По мысли Пьера Бурдье, пространственное господство – это привилегированная форм осуществления господства: «Присвоенное пространство есть одно из тех мест, где власть утверждается и осуществляется, без сомнения, в самой хитроумной своей форме – как символическое или незамечаемое насилие: архитектурные пространства, чьи бессловесные приказы адресуются непосредственно к телу, владеют им совершенно так же, как этикет двоцовых обществ, как реверансы и уважение, которое рождается из отдаленности […], точнее, из взаимного отдаления на почтительную дистанцию. Эти архитектурные пространства несомненно являются наиболее важными составляющими символичности власти, благодаря самой их незаметности»51. Соответственно, борьба за пространственные «прибыли» - есть составная часть политической борьбы, и vice versa: политика всегда предполагает определенную пространственную мобильность (может быть, поэтому политика свершается всегда в городах?).

Значение палаточного городка (который власть упорно называла «Майданчиком» - пытаясь таким образом вписать его в собственную символическую матрицу), на мой взгляд, состояло в том, что таким образом была осуществлена приватизация (или приватное освоение) публичного пространства – благодаря людям, оставшимся на площади в палатках, город превратился в арену коллективных политических действий, в результате которых само городское пространство подверглось культурному перекодированию, стало «своим». С помощью граффити («Достал!» и другие), растяжек на мостах и зданиях, флэш-мобов и палаточного городка люди обрели шанс «выговориться». [Илл.2]

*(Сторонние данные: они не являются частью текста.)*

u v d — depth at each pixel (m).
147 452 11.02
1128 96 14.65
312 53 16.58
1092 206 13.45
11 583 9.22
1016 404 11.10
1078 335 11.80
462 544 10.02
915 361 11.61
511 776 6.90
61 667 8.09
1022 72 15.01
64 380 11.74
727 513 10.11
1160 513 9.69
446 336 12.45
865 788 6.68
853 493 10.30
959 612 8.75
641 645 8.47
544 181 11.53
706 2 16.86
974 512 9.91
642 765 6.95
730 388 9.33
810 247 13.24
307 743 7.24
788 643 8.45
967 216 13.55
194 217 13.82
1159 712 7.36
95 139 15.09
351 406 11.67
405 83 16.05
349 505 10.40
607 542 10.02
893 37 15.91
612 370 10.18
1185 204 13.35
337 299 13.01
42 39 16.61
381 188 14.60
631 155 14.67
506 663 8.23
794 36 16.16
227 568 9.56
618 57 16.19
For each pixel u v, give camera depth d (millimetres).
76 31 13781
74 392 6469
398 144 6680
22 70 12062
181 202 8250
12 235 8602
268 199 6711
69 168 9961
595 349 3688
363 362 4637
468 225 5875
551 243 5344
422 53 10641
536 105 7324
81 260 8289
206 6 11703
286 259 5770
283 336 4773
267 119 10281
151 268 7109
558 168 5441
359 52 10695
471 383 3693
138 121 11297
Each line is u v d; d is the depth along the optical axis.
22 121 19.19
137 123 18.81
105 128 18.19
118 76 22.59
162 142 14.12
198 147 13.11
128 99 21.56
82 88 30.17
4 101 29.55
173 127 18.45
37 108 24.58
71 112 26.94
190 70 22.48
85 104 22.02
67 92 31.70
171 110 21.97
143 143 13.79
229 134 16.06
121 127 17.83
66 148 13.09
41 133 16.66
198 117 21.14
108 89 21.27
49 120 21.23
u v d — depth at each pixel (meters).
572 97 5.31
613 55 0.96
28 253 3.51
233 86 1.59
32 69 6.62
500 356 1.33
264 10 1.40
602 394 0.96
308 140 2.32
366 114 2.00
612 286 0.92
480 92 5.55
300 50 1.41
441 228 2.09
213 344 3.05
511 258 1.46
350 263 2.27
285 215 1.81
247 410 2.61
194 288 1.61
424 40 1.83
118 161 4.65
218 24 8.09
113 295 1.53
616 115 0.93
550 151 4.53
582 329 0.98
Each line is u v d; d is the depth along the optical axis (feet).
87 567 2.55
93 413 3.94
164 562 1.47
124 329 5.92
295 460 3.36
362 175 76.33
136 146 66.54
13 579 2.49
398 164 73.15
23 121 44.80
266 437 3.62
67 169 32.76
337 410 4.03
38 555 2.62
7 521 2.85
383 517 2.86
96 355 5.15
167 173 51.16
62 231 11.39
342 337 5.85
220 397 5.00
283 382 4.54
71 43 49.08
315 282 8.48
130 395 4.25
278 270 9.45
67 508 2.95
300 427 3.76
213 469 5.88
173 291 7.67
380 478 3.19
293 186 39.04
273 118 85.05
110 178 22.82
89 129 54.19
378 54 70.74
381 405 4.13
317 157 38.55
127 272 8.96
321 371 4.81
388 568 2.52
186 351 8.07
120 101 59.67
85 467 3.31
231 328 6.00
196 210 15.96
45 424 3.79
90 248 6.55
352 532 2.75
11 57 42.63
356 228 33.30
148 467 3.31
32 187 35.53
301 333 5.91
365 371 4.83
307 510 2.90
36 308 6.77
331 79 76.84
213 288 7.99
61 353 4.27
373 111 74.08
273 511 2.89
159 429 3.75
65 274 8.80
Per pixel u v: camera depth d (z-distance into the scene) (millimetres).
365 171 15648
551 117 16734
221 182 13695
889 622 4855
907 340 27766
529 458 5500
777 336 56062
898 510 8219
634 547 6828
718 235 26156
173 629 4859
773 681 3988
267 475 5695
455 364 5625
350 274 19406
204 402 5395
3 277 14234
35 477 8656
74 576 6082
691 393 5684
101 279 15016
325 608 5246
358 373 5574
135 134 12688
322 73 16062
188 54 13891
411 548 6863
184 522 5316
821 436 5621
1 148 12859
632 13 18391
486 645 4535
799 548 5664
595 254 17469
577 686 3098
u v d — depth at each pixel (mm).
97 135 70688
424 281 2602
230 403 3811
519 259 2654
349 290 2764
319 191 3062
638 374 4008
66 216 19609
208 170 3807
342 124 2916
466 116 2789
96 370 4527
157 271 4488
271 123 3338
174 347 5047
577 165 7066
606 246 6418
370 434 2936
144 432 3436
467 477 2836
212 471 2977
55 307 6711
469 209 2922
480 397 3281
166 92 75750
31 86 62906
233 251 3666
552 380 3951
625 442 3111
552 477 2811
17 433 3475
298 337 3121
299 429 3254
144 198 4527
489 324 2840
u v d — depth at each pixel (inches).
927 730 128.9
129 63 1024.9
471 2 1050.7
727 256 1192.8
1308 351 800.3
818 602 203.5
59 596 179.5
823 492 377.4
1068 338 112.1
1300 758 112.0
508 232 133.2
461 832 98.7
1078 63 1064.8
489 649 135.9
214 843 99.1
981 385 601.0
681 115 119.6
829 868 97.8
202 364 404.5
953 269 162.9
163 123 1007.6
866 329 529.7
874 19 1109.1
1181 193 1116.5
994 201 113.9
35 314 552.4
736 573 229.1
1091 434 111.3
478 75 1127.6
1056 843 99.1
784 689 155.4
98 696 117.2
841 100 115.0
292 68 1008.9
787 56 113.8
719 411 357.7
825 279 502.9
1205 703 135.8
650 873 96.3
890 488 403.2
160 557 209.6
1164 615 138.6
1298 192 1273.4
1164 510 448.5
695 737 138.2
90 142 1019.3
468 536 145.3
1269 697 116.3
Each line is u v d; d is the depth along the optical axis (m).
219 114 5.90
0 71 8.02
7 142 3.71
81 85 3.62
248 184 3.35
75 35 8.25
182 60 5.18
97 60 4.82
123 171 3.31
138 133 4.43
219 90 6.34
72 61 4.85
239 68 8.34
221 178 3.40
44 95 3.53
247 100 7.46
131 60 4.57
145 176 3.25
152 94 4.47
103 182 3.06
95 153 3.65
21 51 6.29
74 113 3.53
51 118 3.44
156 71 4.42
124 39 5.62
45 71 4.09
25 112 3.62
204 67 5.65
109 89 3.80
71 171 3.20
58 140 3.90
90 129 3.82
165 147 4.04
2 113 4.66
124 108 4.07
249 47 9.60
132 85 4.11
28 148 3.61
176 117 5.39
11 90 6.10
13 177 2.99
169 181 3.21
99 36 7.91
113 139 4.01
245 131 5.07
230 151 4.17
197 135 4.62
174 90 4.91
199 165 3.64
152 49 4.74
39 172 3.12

Тот факт, что Лукашенко оттянул свою инаугурацию до 8 апреля, до наступления теплых деньков, - чтобы иметь возможность выйти к «народу» - в лучах собственной славы и апрельского солнца, и те мероприятия, которые были проведены по наведению на площади порядка (включая ночную «зачистку» палаточного городка) – свидетельствуют о параноидальном страхе режима потерять это «место». Между тем, символическая борьба за площадь им уже проиграна – для огромного количества людей это место отныне называется площадью Кастуся Калиновского. Не случайно, один из недавних флэш-мобов так и назывался – «Площадь наша!».

Теперь же власть желает утвердить свою легитимность, которая чуть было не пошатнулась, очистив сакральное пространство от демократической скверны. Все, кто смотрел трансляцию инаугурации, были поражены тем, насколько город стал чистым и пустым на время проведения церемонии – вероятно, таким власть хотела бы видеть его всегда. «Народный избраник» как настоящий тиран прибыл к месту своей инаугурации в абсолютном одиночестве - не было ни ликующей толпы, ни праздных зевак, ни привычно спешащих по своим делам прохожих – на центральных проспектах не было НИКОГО. Совершенно не случайно, в период существования палаточного городка, всю неделю, после 19 марта, все телеканалы, казалось, зациклились на одной теме (что было связано еще и с информационном вакуумом, учитывая, что главным «ньюсмейкером» в нашей стране является ее президент, а тут глава государства исчез с экранов на несколько дней). Этой темой стала навязчивая, на грани маниакальности, тяга минчан к чистоте: Октябрьская площадь, занятая протестующими, представала в этих репортажах как какой-нибудь Двор объедков, как парижская клоака 18 века, как потенциальный источник чумы или другой (социальной) эпидемии, наводящий ужас на обывателей и пугающий непредсказуемыми последствиями коммунальные и эпидемические службы города.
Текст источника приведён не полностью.